#### Work item:
Records follow. Copy every line with "Landesverband".

#### Exercise data:
══════════
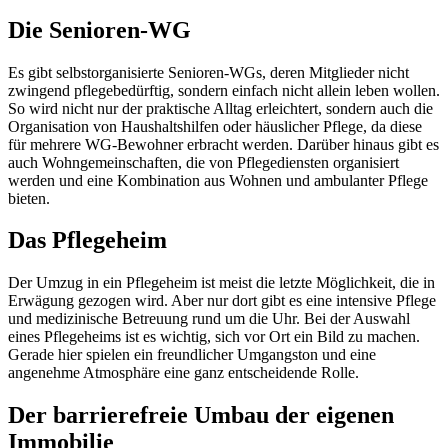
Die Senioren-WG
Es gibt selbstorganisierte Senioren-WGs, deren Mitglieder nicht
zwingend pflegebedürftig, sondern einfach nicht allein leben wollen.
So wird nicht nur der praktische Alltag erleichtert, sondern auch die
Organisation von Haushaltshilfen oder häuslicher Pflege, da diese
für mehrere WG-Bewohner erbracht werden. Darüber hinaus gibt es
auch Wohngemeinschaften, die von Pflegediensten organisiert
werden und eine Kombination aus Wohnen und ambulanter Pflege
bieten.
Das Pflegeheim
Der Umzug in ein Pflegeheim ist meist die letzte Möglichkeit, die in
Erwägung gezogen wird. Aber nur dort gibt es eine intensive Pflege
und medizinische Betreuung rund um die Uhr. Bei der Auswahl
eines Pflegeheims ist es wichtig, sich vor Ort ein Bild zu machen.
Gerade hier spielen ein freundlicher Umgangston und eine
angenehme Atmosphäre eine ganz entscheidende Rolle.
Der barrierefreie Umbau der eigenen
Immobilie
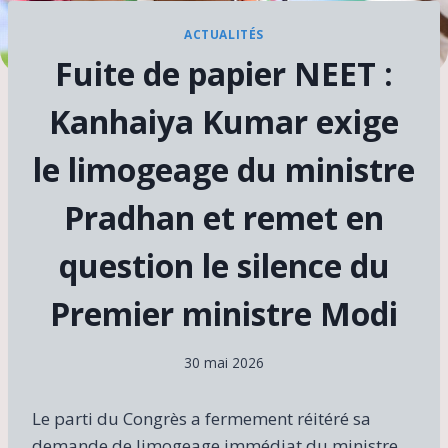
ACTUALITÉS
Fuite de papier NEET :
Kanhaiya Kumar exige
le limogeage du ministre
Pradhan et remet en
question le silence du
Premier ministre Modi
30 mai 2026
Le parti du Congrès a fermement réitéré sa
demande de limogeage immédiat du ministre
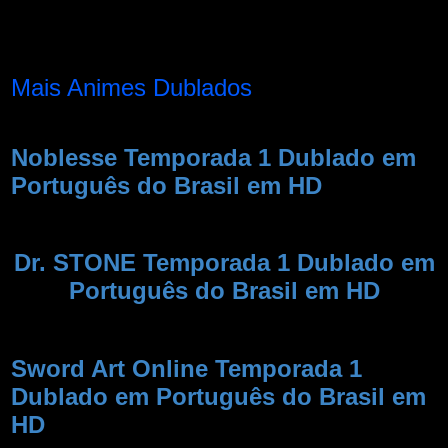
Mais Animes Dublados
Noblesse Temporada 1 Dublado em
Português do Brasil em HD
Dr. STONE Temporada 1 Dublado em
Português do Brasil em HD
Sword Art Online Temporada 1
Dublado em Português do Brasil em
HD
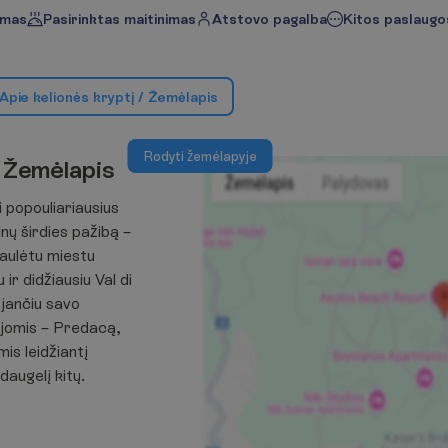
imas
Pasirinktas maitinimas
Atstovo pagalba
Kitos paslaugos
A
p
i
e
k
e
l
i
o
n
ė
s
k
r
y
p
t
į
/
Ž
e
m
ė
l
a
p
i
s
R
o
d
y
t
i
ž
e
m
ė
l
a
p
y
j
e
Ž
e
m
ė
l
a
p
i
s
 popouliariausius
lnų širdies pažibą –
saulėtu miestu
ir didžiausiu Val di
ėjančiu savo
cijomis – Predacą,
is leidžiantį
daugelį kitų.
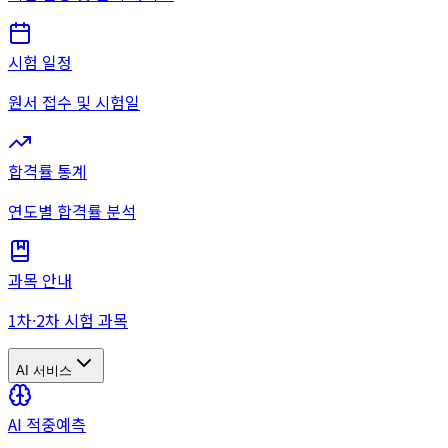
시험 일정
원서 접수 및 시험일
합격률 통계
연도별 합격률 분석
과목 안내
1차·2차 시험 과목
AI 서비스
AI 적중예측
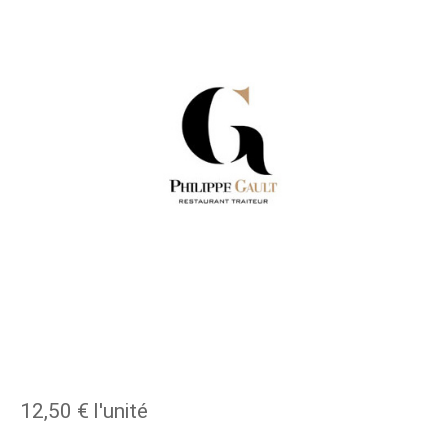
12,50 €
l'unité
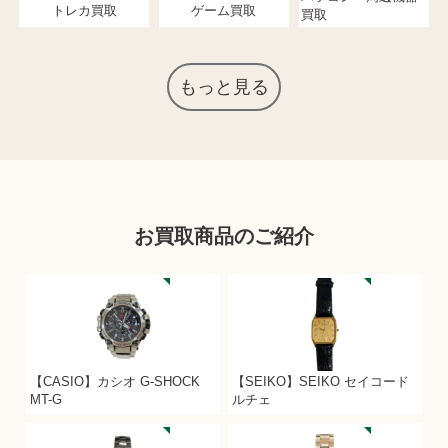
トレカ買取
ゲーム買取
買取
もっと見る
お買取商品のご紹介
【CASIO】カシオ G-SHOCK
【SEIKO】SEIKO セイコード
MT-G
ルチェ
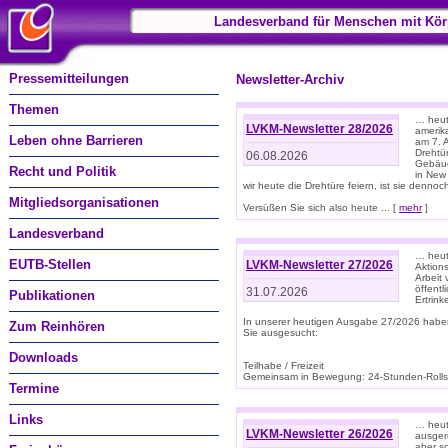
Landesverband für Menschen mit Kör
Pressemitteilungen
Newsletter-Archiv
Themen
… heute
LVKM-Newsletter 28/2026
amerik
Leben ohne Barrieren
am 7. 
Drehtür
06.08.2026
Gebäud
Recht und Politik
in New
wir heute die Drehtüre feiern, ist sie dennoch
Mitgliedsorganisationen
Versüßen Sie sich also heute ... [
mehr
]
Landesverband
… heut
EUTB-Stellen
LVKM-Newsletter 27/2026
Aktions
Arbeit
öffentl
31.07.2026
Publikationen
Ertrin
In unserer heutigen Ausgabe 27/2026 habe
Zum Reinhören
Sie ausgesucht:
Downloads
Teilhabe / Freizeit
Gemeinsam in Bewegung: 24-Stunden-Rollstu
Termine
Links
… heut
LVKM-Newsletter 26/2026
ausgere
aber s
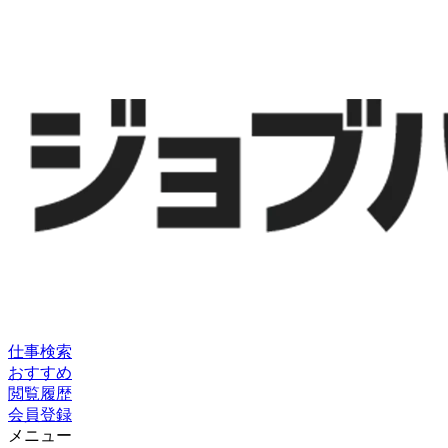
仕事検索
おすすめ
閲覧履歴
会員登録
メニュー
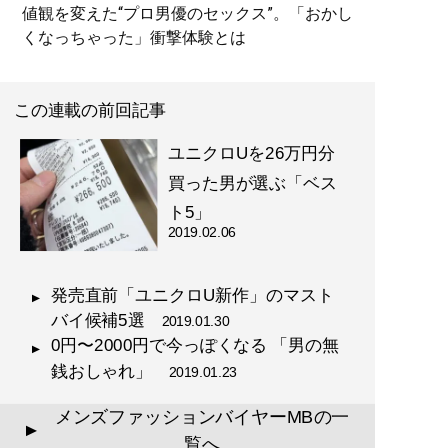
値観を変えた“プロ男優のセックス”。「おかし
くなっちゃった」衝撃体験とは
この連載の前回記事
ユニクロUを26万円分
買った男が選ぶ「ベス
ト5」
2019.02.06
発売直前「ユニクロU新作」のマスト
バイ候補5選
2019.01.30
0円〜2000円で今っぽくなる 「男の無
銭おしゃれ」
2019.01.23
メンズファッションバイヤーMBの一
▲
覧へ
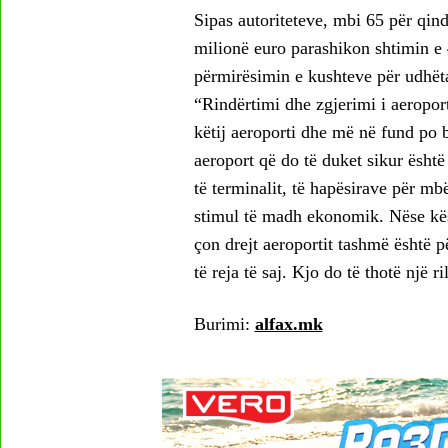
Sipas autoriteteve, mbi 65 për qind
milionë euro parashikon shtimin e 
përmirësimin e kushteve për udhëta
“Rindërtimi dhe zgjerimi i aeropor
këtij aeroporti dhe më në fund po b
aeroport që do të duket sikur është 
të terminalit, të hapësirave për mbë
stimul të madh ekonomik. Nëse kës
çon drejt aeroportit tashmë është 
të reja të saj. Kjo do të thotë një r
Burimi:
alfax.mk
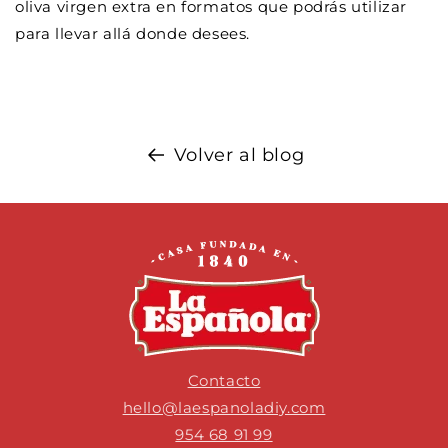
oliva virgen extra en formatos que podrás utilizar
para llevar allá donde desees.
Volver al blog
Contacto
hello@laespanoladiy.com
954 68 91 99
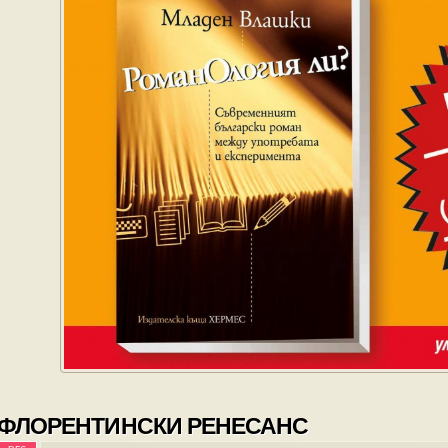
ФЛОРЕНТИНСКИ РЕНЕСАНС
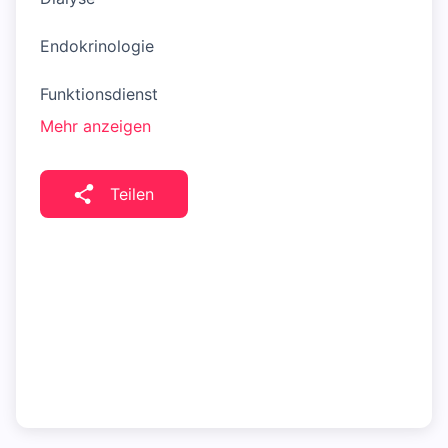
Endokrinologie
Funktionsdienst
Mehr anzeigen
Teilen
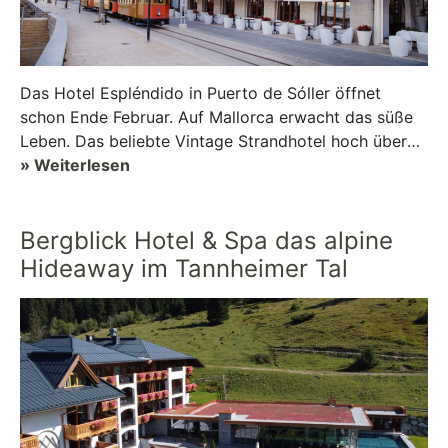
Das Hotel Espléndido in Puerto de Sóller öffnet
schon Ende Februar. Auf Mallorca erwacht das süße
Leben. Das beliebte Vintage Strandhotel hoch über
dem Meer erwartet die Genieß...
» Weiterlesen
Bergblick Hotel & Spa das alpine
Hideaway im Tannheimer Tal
══════════
#### Written response:
Landesverband für Menschen mit Kör
Landesverband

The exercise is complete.